INSTRUCTIONS FOR THE TASK:
Rewrite the material below as a numbered list, leaving out the blank lines and the pictures.

◇ ◇ ◇ ◇ ◇ ◇ ◇

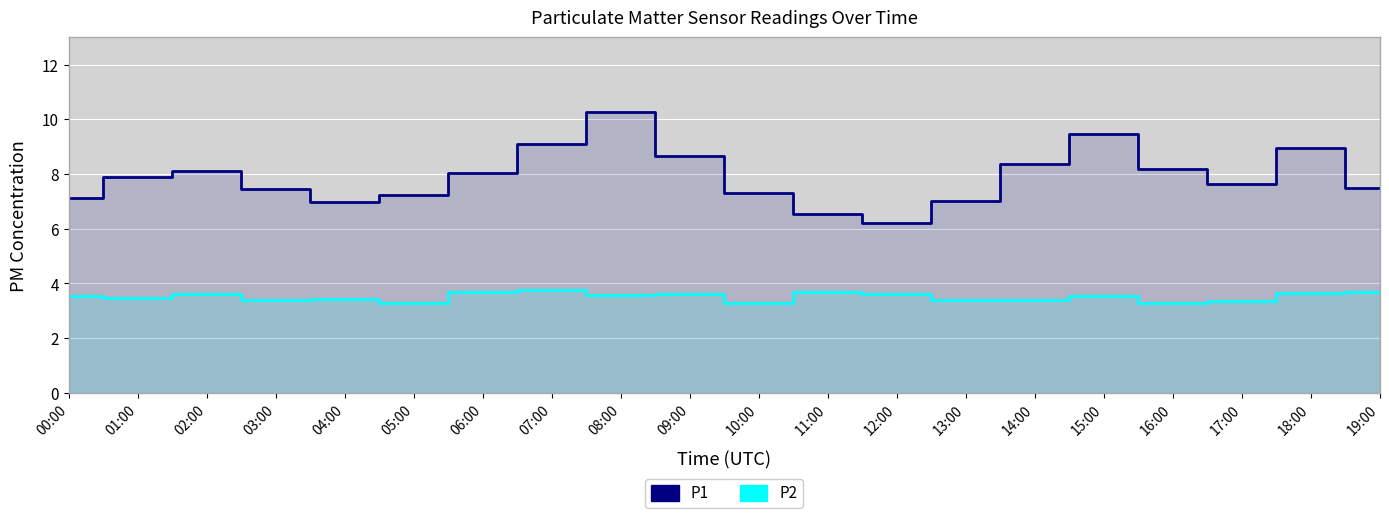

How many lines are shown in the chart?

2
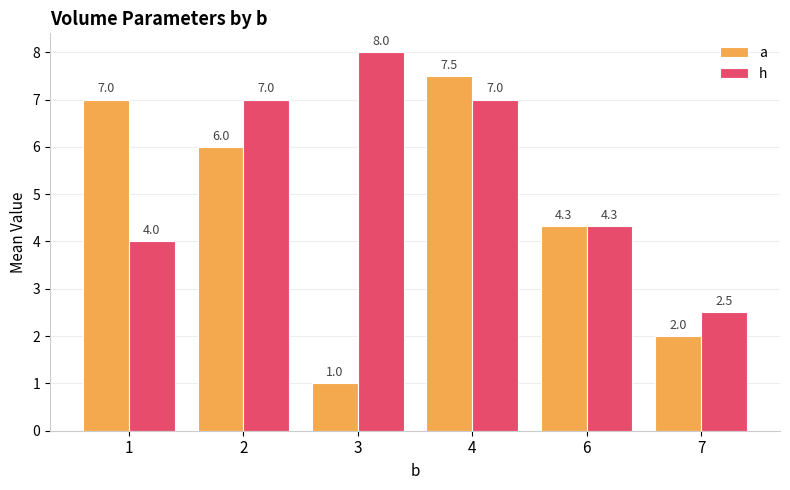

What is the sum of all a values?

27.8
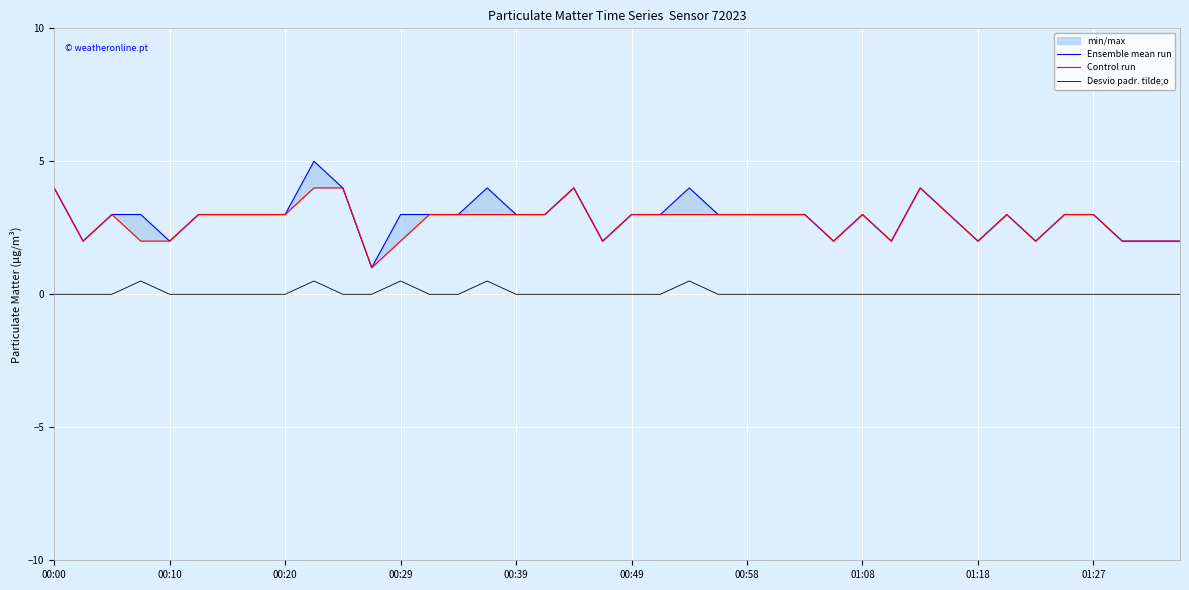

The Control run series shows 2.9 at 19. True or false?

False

◇ ◇ ◇ ◇ ◇ ◇ ◇

THE ANSWER:
1. How many lines are shown in the chart?
2. 2
3. What is the sum of all a values?
4. 27.8
5. The Control run series shows 2.9 at 19. True or false?
6. False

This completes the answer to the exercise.